■ **APPLY WHAT YOU READ**
1. Set down the passage on adversarial text generation word for word, starting at "Real-world NLP datasets" and ending at "in model topologies.".
2. In the passage on adversarial text generation, which dataset does the study use for its extension of the earlier methodology?
3. Do these statements agree with the passage on adversarial text generation? Answer yes or no for each, and quote the deciding words.
(a) Zhao et al. developed a Generative Adversarial Network that can produce coherent adversarial examples.
(b) Zhu et al. generated textual outputs directly.
(c) The model from Wang et al. was implemented with a Recurrent Neural Network.

BEGIN SELECTED TEXT

Real-world NLP datasets are used for our experimental validation, which demonstrates the effectiveness, adaptability, and generalizability of our suggested methodology. Our results show that the generated adversarial attacks have increased diversity, as measured by the BLEU-4 score, and have improved resistance to model retraining attempts and changes in model topologies.

2. Related work

The efficacy of employing adversarial examples as a means to enhance the robustness of Natural Language Processing (NLP) models against adversarial attacks has recently been revealed in numerous research endeavors [1, 6, 8, 12, 14, 18]. It is worth mentioning that Alzantot et al. and Jin et al. have devised methodologies for generating adversarial texts by substituting words with their synonyms, as determined by their proximity in the word embedding space [2, 16]. This approach leads to the creation of written content that perplexes models and induces erroneous classifications. Zhao et al. proposed a novel approach to creating adversarial instances in the context of continuous data representation [24]. Their research focused on exploring the semantic domain and resulted in the development of a Generative Adversarial Network (GAN) that is capable of producing coherent and comprehensible adversarial examples. Jia et al. conducted a study in a relevant context, whereby they explored word replacement combinations that aim to reduce the largest worst-case loss [15]. This investigation employed the widely utilized interval bound propagation technique. Zhu et al. have adopted a unique approach by focusing on the incorporation of adversarial perturbations into word embeddings, rather than generating textual outputs directly [25]. The objective of this approach is to mitigate adversarial risk associated with input instances.

Our research builds upon the work of Wang et al. in the field of controlled adversarial text generation [22]. Specifically, we want to enhance the performance of their model, CAT.Gen, by generating adversarial texts that are both more engaging and coherent. The scope of their suggested model's implementation is constrained to a singular dataset, specifically the Amazon Review dataset, and a singular machine learning architecture, namely the Recurrent Neural Network (RNN). However, the model demonstrates its capability to generate more authentic and contextually relevant adversarial instances in real-world scenarios. The objective of our study is to expand upon their established methodology by applying it to an alternative dataset (IMDB) and employing a transformer-based neural network. This choice is motivated by the remarkable performance exhibited by transformer models, such as BERT, in several language tasks, including sentiment categorization. The inclusion of a grammatical validation process, which ensures that the produced adversarial examples conform to proper grammar and semantic coherence, is a notable enhancement compared to the CAT-Gen model. Furthermore, a notable computational burden arises when training extensive batches of adversarial samples, which is a limitation of the Wang et al. study [22]. This problem becomes particularly evident when applying their approach to a substantial dataset such as Yelp Polarity. In light of the considerable processing time we encountered, despite utilizing robust computer resources, our investigation focused on identifying a more efficient approach for generating hostile instances. To accomplish this objective, the inner ascent stages of Projected Gradient Descent (PGD) are employed. PGD is a widely used optimization technique in the field of machine learning due to its ability to efficiently compute parameter gradients without incurring significant additional computational costs when computing gradients of inputs.

END SELECTED TEXT
BEGIN RECORDED INFORMATION

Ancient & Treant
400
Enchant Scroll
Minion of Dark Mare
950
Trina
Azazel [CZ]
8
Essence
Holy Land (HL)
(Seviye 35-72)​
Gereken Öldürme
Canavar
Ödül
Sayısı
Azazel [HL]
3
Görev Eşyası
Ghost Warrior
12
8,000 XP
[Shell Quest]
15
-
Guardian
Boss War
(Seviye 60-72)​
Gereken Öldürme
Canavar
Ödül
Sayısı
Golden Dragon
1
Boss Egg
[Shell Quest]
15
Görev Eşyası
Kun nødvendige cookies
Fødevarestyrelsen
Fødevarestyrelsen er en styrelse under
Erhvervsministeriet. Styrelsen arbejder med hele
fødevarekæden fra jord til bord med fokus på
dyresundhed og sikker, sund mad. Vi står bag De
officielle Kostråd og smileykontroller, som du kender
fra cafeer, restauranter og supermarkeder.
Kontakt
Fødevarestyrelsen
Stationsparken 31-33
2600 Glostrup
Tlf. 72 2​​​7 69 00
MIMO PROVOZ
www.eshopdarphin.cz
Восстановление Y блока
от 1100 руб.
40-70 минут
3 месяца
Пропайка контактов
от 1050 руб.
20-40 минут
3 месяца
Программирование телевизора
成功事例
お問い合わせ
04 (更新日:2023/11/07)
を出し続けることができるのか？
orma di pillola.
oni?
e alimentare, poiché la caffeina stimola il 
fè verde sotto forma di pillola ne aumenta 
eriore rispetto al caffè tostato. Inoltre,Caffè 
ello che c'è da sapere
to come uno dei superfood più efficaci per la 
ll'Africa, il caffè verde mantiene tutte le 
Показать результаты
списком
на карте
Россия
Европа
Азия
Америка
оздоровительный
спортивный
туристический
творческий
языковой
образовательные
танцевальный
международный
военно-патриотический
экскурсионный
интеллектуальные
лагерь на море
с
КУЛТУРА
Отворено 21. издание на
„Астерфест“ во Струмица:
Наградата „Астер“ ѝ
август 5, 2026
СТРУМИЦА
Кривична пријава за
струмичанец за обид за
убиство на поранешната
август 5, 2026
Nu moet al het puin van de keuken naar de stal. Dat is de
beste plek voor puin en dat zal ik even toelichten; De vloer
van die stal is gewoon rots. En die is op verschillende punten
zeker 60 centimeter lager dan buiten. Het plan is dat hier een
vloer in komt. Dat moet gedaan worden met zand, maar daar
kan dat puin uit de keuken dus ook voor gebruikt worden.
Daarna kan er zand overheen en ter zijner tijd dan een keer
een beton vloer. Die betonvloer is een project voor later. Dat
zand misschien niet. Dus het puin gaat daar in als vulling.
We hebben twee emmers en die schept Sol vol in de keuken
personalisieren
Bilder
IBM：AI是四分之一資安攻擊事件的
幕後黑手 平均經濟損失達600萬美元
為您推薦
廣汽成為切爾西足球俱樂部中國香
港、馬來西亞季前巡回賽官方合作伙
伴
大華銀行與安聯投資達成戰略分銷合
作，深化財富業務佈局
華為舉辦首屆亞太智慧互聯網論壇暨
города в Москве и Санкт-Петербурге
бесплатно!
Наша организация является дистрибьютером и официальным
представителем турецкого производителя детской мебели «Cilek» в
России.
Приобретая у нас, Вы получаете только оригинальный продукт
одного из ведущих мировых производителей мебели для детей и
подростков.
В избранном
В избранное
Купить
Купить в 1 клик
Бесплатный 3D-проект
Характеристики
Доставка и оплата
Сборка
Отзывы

END RECORDED INFORMATION

■ **PER-TASK ANSWERS**
1.
Real-world NLP datasets are used for our experimental validation, which demonstrates the effectiveness, adaptability, and generalizability of our suggested methodology. Our results show that the generated adversarial attacks have increased diversity, as measured by the BLEU-4 score, and have improved resistance to model retraining attempts and changes in model topologies.

2. The IMDB dataset.

3.
(a) Yes: "resulted in the development of a Generative Adversarial Network (GAN) that is capable of producing coherent and comprehensible adversarial examples"
(b) No: "rather than generating textual outputs directly"
(c) Yes: "a singular machine learning architecture, namely the Recurrent Neural Network (RNN)"